Neural networks may help farmers make sure their animals are happy.
What’s new: Researchers led by Elodie Briefer and Ciara Sypherd at University of Copenhagen developed a system that interprets the moods behind a pig’s grunts and squeals.
How it works: The authors trained convolutional neural networks to classify porcine expressions using a database of 7,414 vocal sounds made by animals engaged in 19 situations like feeding, fighting, running, or being led to a slaughterhouse.
- Experts in animal behavior classified each call’s sentiment as positive or negative using the situations as guides. For example, noises recorded while an animal was feeding or being reunited with a familiar snout were labeled positive. Those recorded during a fight or in a slaughterhouse were labeled negative.
- The authors trained two ResNet-50s on spectrograms of the calls. One network classified calls as positive or negative while the other labeled the situation.
Results: The models achieved 91.5 percent accuracy classifying the sentiment of calls and 81.5 percent identifying the situation. A method that classified calls without machine learning achieved 61.7 percent and 19.5 percent respectively.
Behind the news: The noises an animal makes aren’t the only indication of its wellbeing, but they offer a window into its mental state.
- Earlier work used feed-forward and generalized regression neural networks to forecast feeding behavior and detect pneumonia in pigs.
- Researchers at several universities in South Korea developed a convolutional neural network that classified whether cows were hungry, in heat, or coughing based on their utterances.
- Such technology could help humans, too. Zoundream, a startup based in Basel and Barcelona, plans to market a translator that interprets infant cries as expressions of hunger, pain, gas, or needing a hug.

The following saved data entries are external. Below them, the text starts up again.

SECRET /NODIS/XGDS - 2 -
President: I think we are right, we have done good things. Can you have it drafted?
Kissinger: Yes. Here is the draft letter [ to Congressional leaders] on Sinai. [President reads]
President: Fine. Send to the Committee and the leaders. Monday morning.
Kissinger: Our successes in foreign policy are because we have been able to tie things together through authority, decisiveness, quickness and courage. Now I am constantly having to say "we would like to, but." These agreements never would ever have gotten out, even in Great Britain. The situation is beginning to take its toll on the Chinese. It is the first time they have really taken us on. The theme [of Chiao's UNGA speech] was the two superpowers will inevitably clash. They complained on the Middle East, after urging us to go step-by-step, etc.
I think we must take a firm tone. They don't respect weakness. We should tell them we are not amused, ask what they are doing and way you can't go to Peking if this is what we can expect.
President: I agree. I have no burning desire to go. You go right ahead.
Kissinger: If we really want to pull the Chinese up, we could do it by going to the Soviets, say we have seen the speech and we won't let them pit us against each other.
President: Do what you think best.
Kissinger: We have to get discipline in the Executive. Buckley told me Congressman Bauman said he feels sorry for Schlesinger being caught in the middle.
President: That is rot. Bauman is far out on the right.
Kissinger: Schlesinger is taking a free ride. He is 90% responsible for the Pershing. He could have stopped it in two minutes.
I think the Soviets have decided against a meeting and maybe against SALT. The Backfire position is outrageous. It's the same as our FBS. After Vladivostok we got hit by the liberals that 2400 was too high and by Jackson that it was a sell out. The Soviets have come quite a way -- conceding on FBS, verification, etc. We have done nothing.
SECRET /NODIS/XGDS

Why it matters: The authors plan to develop a tool that would monitor hogs’ behavior and anticipate their needs. Science has shown that animals are capable of complex emotions, prompting countries like Australia and the United Kingdom to pass laws that protect livestock welfare. Systems that evaluate animals’ emotional states could help farms stay in regulatory compliance and make better homes for the creatures in their care, as well as reassure consumers that their food was produced humanely.
We’re thinking: This work has awakened our interest in programming with EIEIO.